Supplied material START

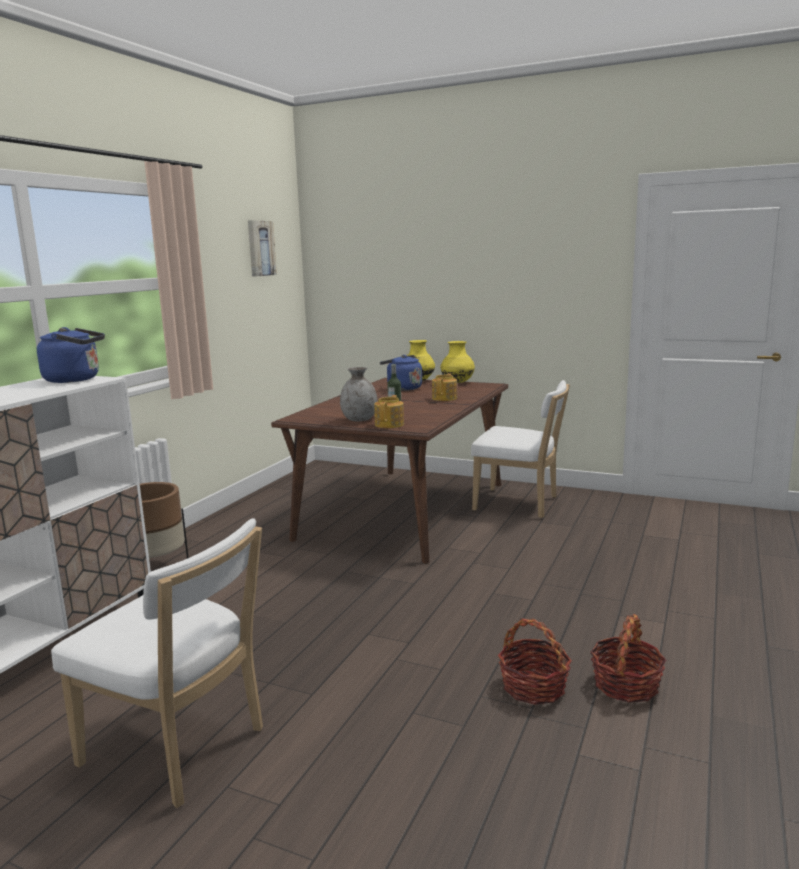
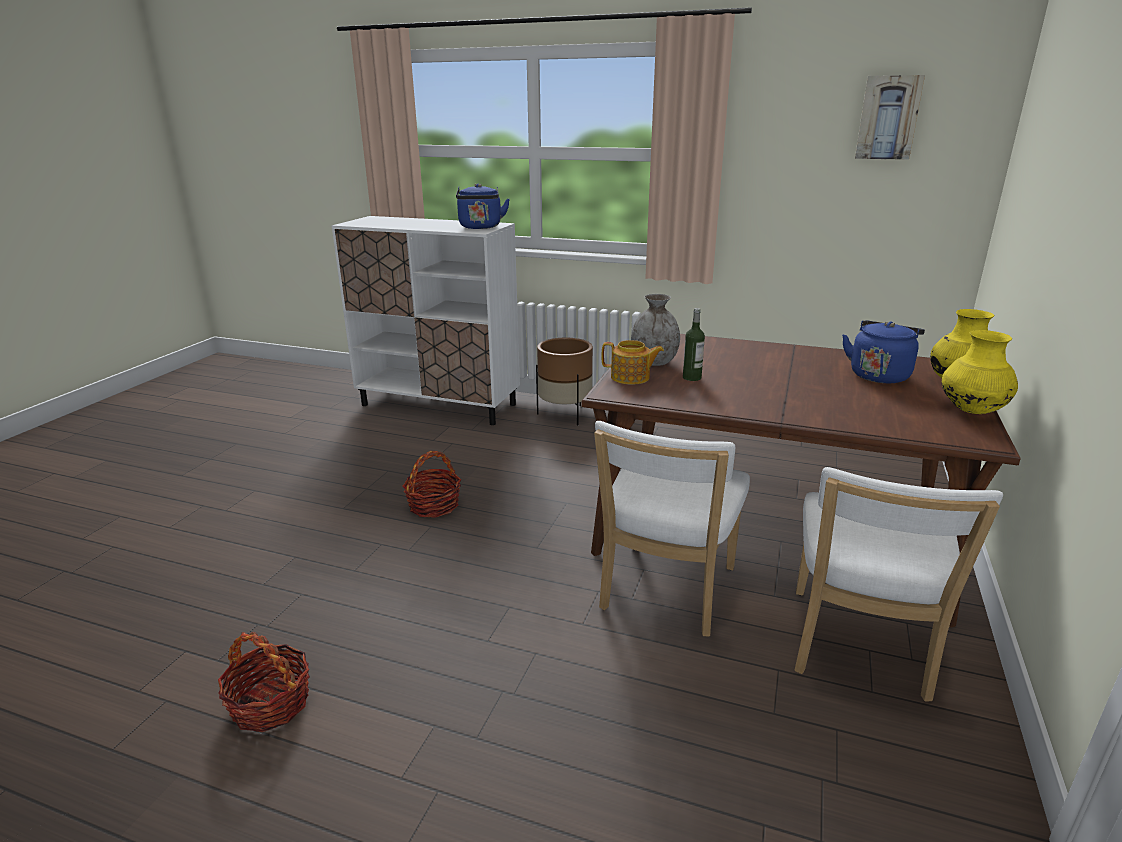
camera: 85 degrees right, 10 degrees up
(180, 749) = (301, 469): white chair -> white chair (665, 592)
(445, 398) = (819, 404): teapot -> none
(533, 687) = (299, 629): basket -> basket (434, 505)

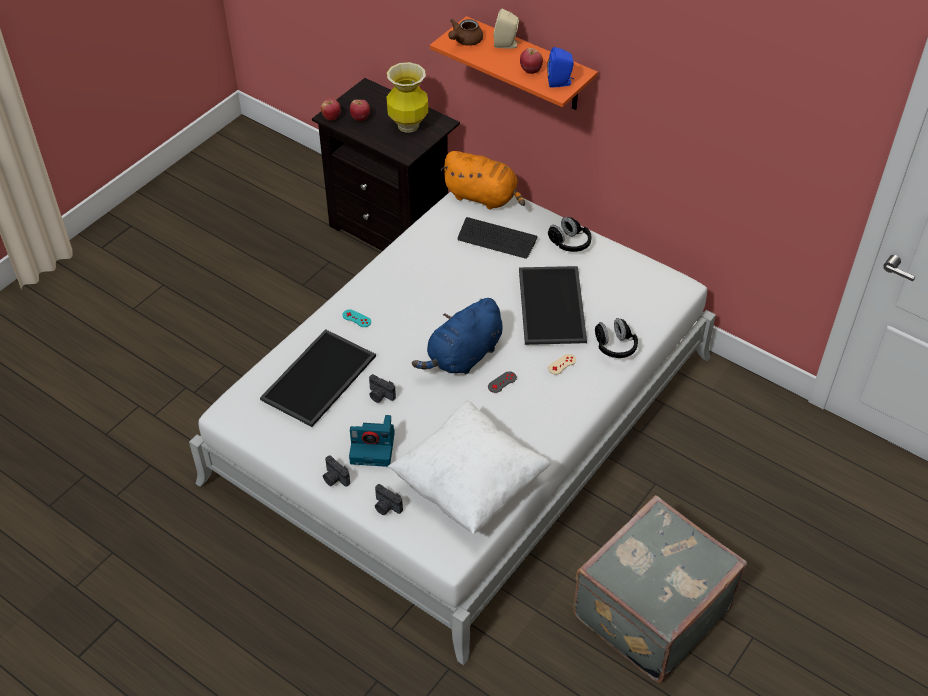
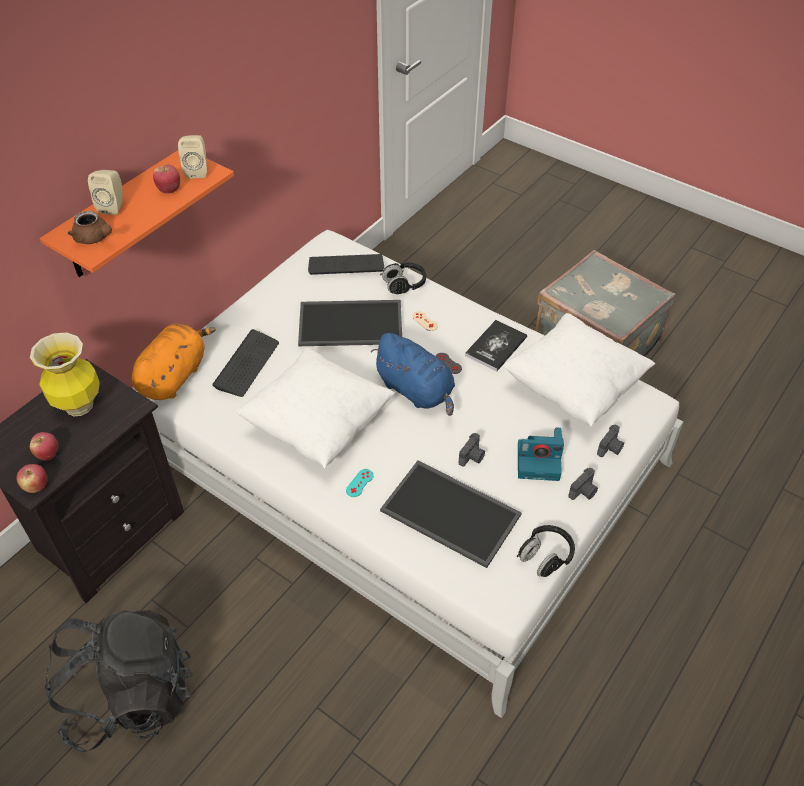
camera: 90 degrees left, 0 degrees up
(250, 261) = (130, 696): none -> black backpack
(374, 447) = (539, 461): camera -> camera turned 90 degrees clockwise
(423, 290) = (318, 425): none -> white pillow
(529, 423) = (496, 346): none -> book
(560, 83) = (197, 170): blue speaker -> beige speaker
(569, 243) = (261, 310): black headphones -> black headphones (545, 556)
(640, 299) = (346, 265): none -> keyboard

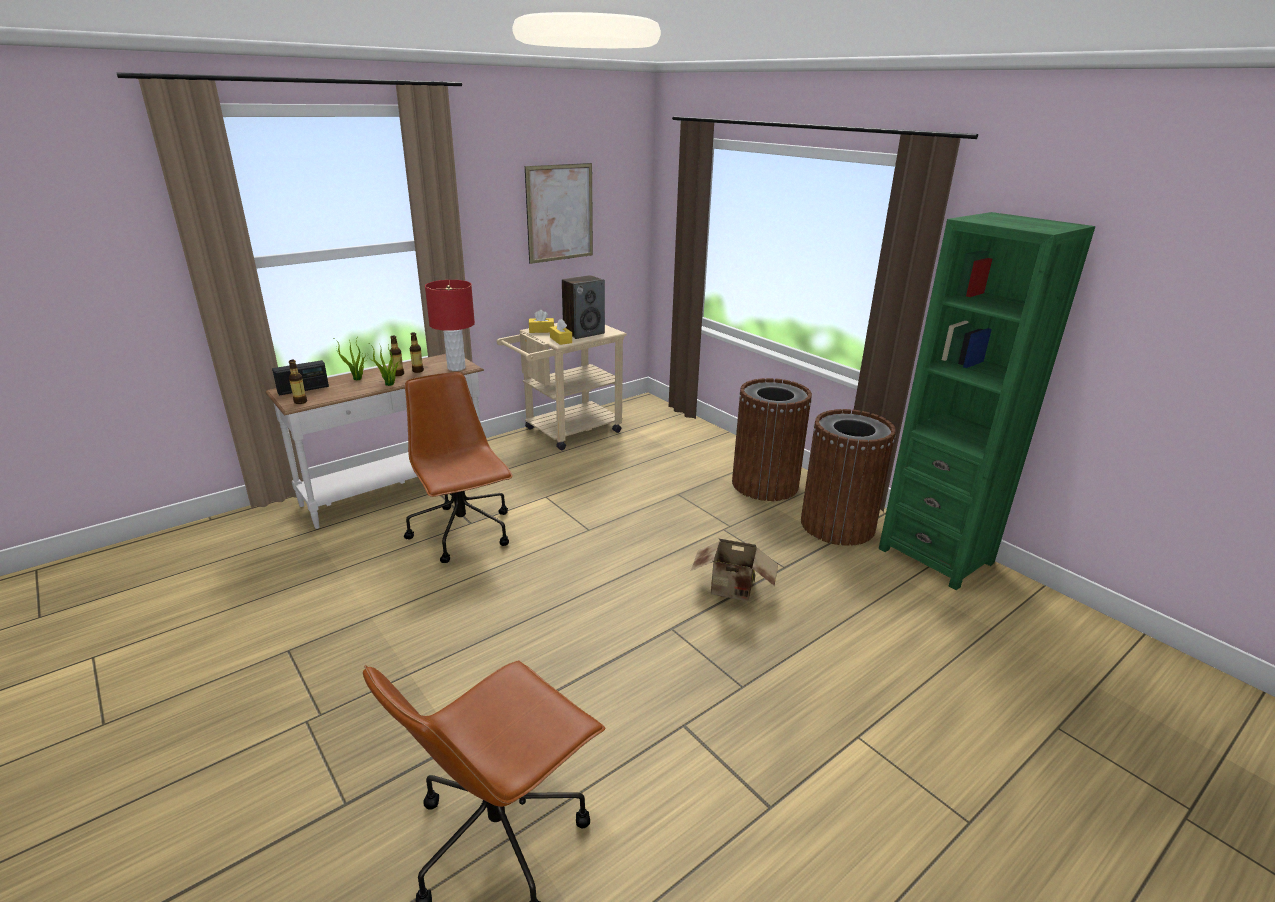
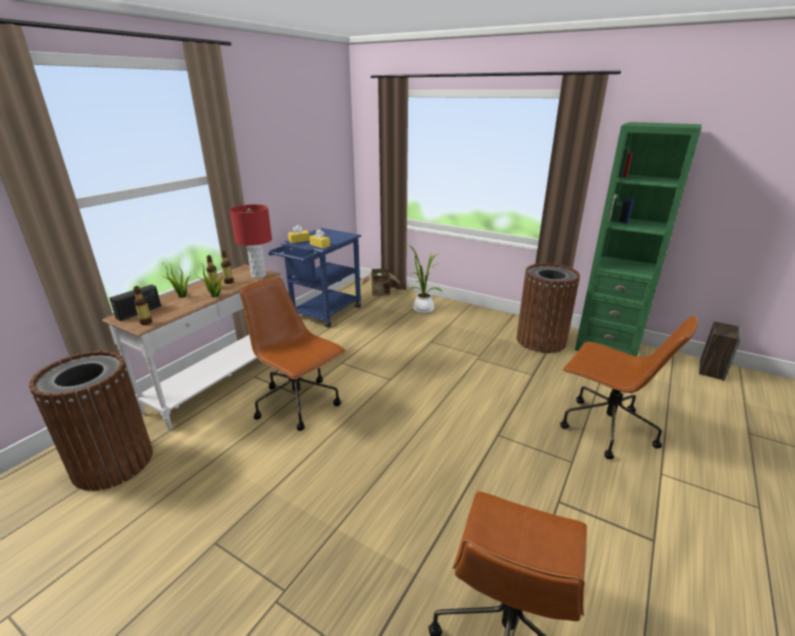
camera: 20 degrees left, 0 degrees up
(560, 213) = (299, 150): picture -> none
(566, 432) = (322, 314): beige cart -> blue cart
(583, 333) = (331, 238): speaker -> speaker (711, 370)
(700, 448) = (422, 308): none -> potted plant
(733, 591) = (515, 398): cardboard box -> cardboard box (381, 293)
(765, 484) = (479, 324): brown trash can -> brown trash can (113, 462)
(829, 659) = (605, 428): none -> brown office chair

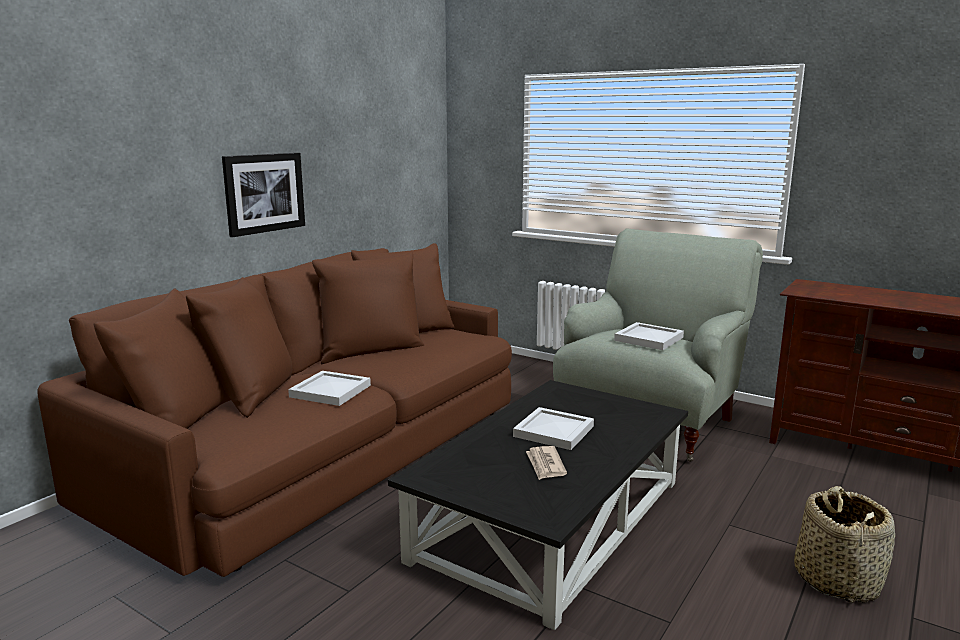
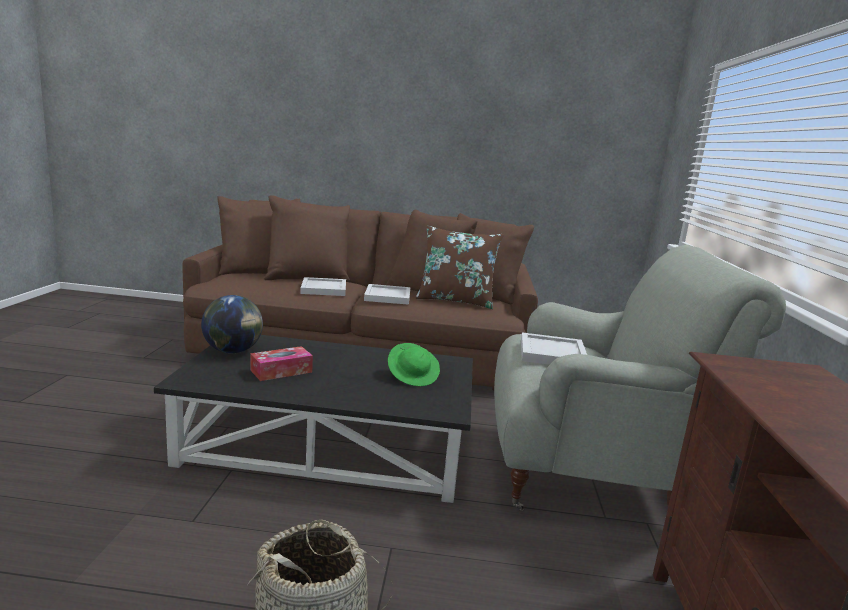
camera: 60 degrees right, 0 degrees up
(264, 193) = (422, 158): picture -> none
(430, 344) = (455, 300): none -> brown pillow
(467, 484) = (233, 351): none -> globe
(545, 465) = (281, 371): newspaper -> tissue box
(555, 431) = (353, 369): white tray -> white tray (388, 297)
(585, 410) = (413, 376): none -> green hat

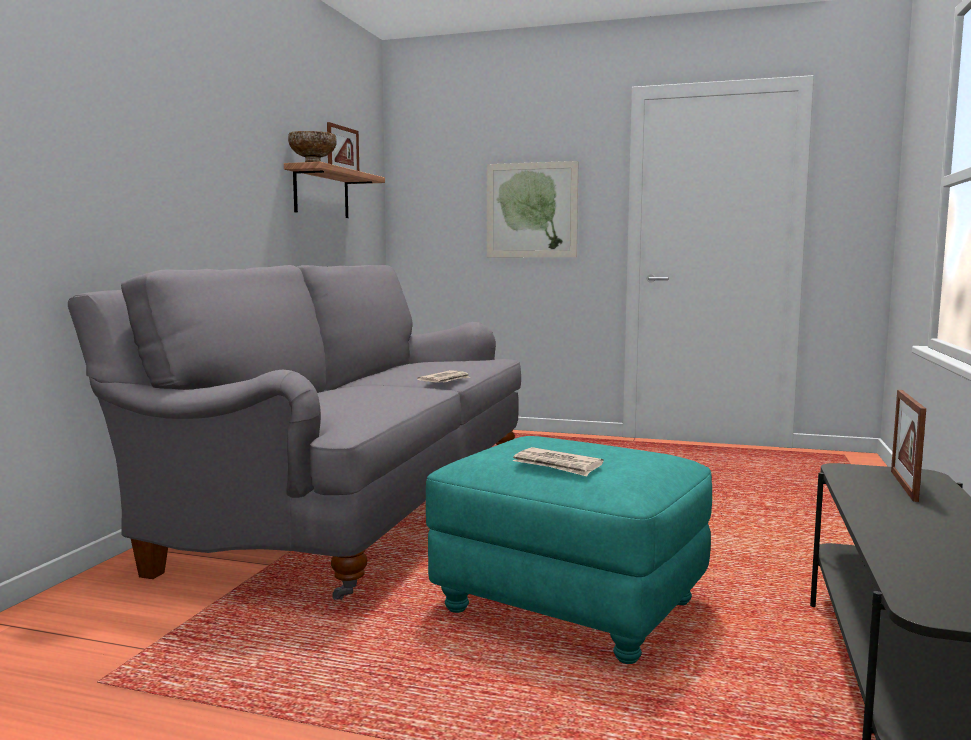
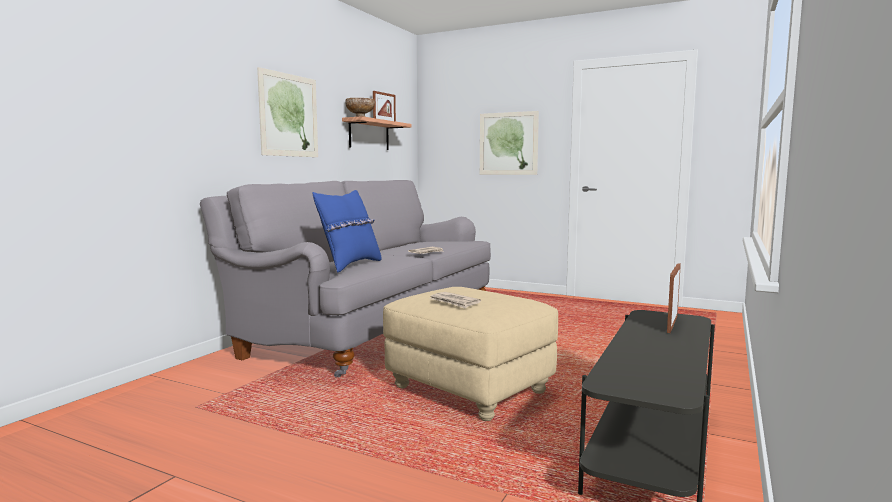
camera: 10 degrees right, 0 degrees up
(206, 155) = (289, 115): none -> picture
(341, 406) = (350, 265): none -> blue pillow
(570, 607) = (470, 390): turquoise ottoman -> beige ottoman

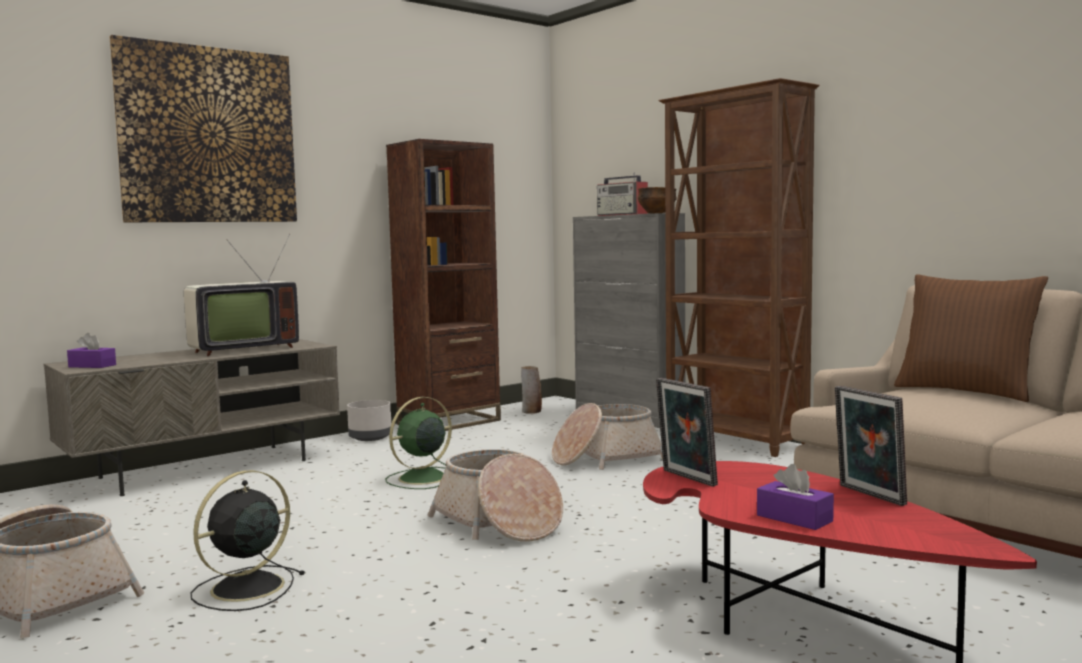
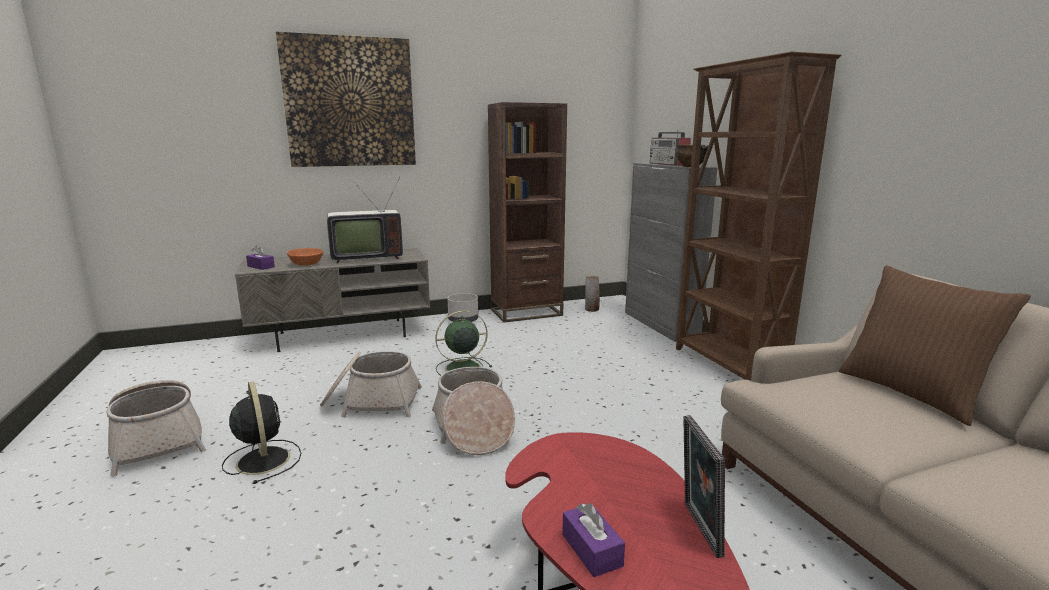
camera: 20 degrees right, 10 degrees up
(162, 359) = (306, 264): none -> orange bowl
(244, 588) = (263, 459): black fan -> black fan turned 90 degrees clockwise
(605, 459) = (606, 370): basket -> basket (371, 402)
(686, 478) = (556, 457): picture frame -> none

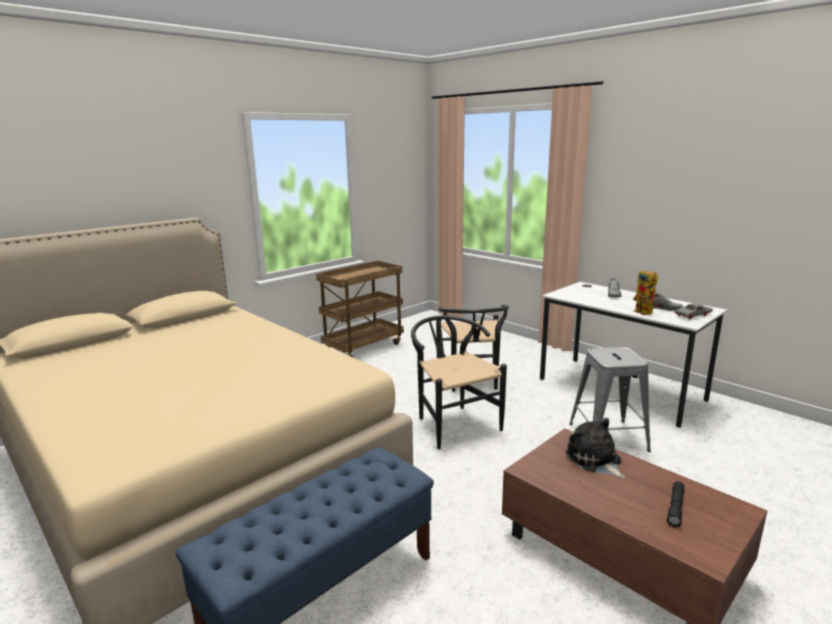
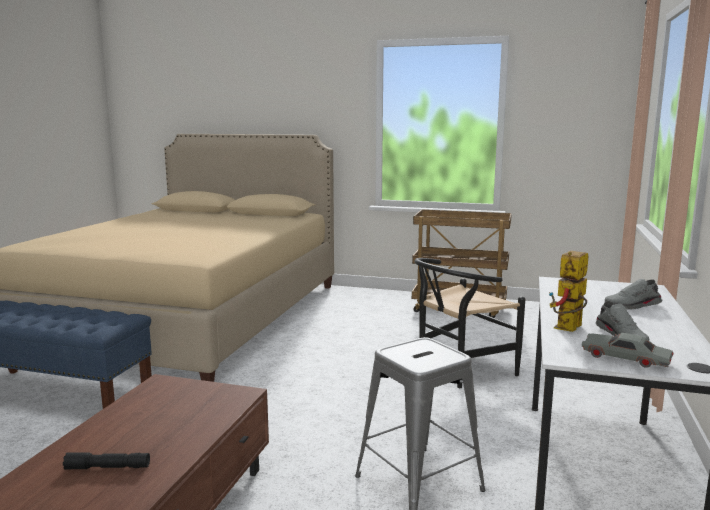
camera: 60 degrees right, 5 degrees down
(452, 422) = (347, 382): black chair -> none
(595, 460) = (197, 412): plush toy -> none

Supplied material END

Work out how many lines above contain "left", then write only that number.

2